» SUPPLIED PASSAGE:
....
# Free seeds - this one's for real!



## manygoatsnmore (Feb 12, 2005)

Our old friend, Mightybooboo, posted on Countryside Families (and I think on the Gardening forum, as well) today, giving a link to another site he's on. There is an organization called Food Corps that is giving away big collections of garden seeds - evidently this is a foundation in memory of Eddie Albert? All you have to do is send a letter or a postcard with your name and address, and say you would like the free seeds you heard about on the internet. There were pictures of the collections people had received - about 100 packets of 2009 Ed Hume (and others) seeds, mostly veg, but some flowers, too, some hybrid, some OP, all FREE! They were received within 2 weeks of ordering, and were sent priority mail. I ordered mine today, and sent a voluntary donation to help keep the program going, but you don't have to - they'll send the seeds regardless.

Here's a copy of his post:



> Free seeds,REALLY,not a scam,From Eddie Albert (Green Acres star)
> 
> --------------------------------------------------------------------------------
> 
> ...


----------



## manygoatsnmore (Feb 12, 2005)

Hmm, the link isn't working from the copied post above, but does work from Booboo's original post. Looks like a nice site to visit, too.


----------



## mightybooboo (Feb 10, 2004)

Heres the link and pics I got,about what the rest of us got too.Good luck and enjoy your bountiful seed supply,its really amazing!

Yep,its a real deal,here are some replies we got at our board,here is the thread link,its 2 pages.Start at reply #5 from Kim
http://eastcherokee.proboards.com/index.cgi?board=ph1&action=display&thread=3501&page=1

A brief excerpt below...

Spuds...(This is me and what I got)
Click on pics to enlarge images

I got 91 veggie seeds and 7 herbs...








----------------------------------
How long until I receive them?
---------------------------------
Less than two weeks.They send you a letter with em and it says

Dear Gardener,
We hope you enjoy the box of seeds.We distribute seeds free of charge to gardeners *throughout the United States and overseas *via our distribution contacts.

In order to continue this free service,we rely on donations.If you can afford to send a modest donation,it will be greatly appreciated.
....
» GIVEN ENTRIES:
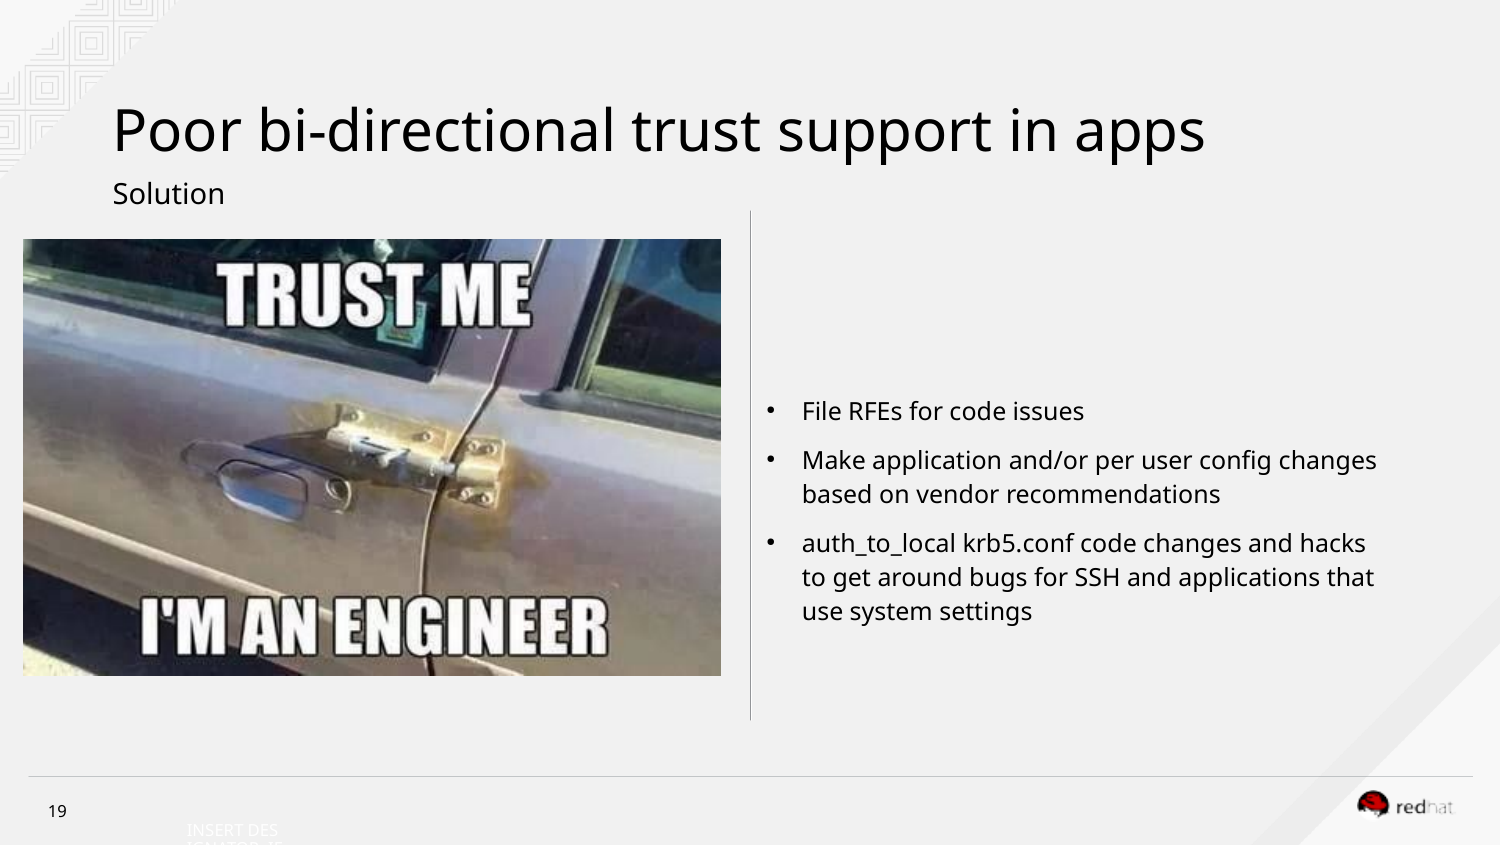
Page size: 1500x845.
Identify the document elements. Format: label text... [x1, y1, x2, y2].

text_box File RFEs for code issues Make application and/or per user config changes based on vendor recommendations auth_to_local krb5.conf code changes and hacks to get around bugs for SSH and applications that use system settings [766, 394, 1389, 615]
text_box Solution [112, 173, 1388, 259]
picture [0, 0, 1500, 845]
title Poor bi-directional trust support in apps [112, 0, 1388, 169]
....
» REQUIREMENT:
From the free seeds thread, list each thing the first post says to include in the letter or postcard.

» EXERCISE ANSWER:
- Your name
- Your address
- A statement that you would like the free seeds you heard about on the internet